Overview of the technique
FIB-SEM vEM, also known as slice-and-view imaging, is an imaging technique that can obtain volume data from room temperature or cryogenic samples over tens of microns with voxel sizes down to the nanometre scale.
This technique works by opening a trench in the sample to create a trench face, which is then imaged in cycles by removing material (milling) an nm-thick slice of a sample using a focused gallium ion beam and then imaging that same area using a scanning electron microscope. The process is repeated cycle after cycle, destroying that area of the sample in the process. This technique is one of many volume electron microscopy (vEM) techniques and is regularly used to image biological samples, biocomposite materials and even metals or ceramics.
Compared to other vEM techniques, FIB-SEM vEM allows the imaging of a smaller area, but at higher resolution, and often with isotropic voxels, which is a boon for analysis.
At CLF Octopus we can perform FIB-SEM vEM of samples at room temperature (typically blocks of biological samples stained with heavy metals and embedded in resin) or at cryogenic temperature (typically samples plunge-frozen on EM grids or high-pressure frozen in planchettes or on sapphire disks).
Applications
Some applications of vEM include:
- viral infection studies – depending on the sample, viral particles can be imaged and counted individually
- biological effects of particulate material in tissue and culture
- organelle ultrastructure in health and disease
- biomineralisation of marine organisms
- visualisation of organelle interactions in signalling
- bacterial interactions with nanomachined or functionalised surfaces
Samples and general information
Sample sizes can be very large (as long as they fit in the chamber; see specifications), but they must have a flat accessible surface for milling and imaging. Contrast is provided by heavy metal impregnation for room temperature samples and by charging differences between aqueous and lipidic structures for cryo samples.

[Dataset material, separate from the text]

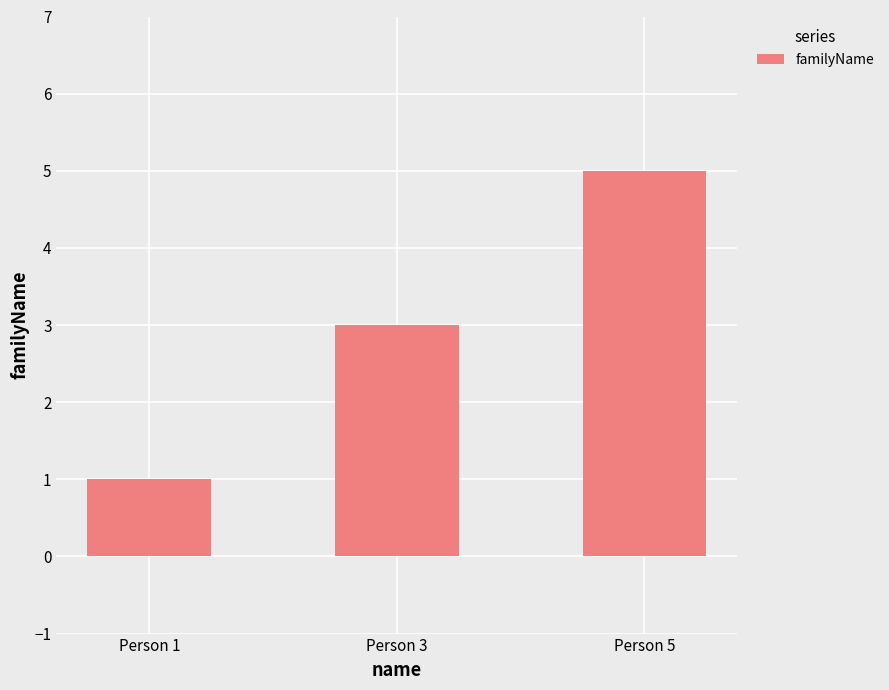

The chart shows a value of 1 at Person 1. True or false?

True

Of note, cryogenic samples provide much less contrast and are not a suitable first approach to vEM for most beginners, but they provide ultrastructural information without the need for chemical fixation. However, samples containing CL2 and above viruses or other pathogens must be fixed before cryogenic preparation and data proving that the treatment abolishes infectivity must be provided.

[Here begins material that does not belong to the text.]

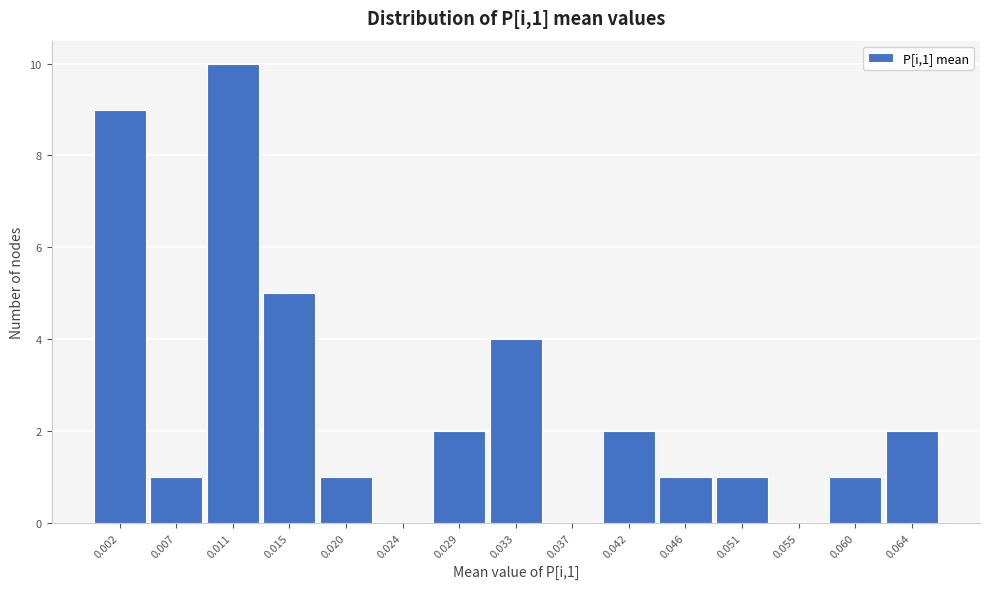

Reading left to right, extract all data points from this chart.

0.002=9	0.007=1	0.011=10	0.015=5	0.020=1	0.024=0	0.029=2	0.033=4	0.037=0	0.042=2	0.046=1	0.051=1	0.055=0	0.060=1	0.064=2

Typical imaged volumes are 40 x 30 x 30 micron at 10 x 10 x 10nm voxel size, but larger volumes can be imaged, and smaller voxel sizes can be obtained, depending on the sample. This technique typically requires 24 to 48 hours per sample for cryogenic experiments and up to an entire week per sample for RT samples, depending on imaged volume and voxel size requirements. This technique is not generally suitable for sample screening.
Support
We provide our users:
- support and training for sample preparation for cryo-vEM (plunge-freezing on EM grids)
- support and training for room-temperature single-modality or correlative imaging of biological and material specimens, 2D or 3D
- support and training for cryogenic temperature single-modality or correlative imaging of biological and material specimens, 2D or 3D
- secure data storage and transfer
- support and training for data analysis using open-source environments such as Fiji, Icy and the MIB-3D Slicer-Blender pipeline
We do not have facilities for metal impregnation and resin embedding of biological samples. Samples for imaging at CLF of this nature must be prepared offsite in advance. If you do not have the required facilities in house, please let us know as we may be able to make introductions to collaborators who may be able to help.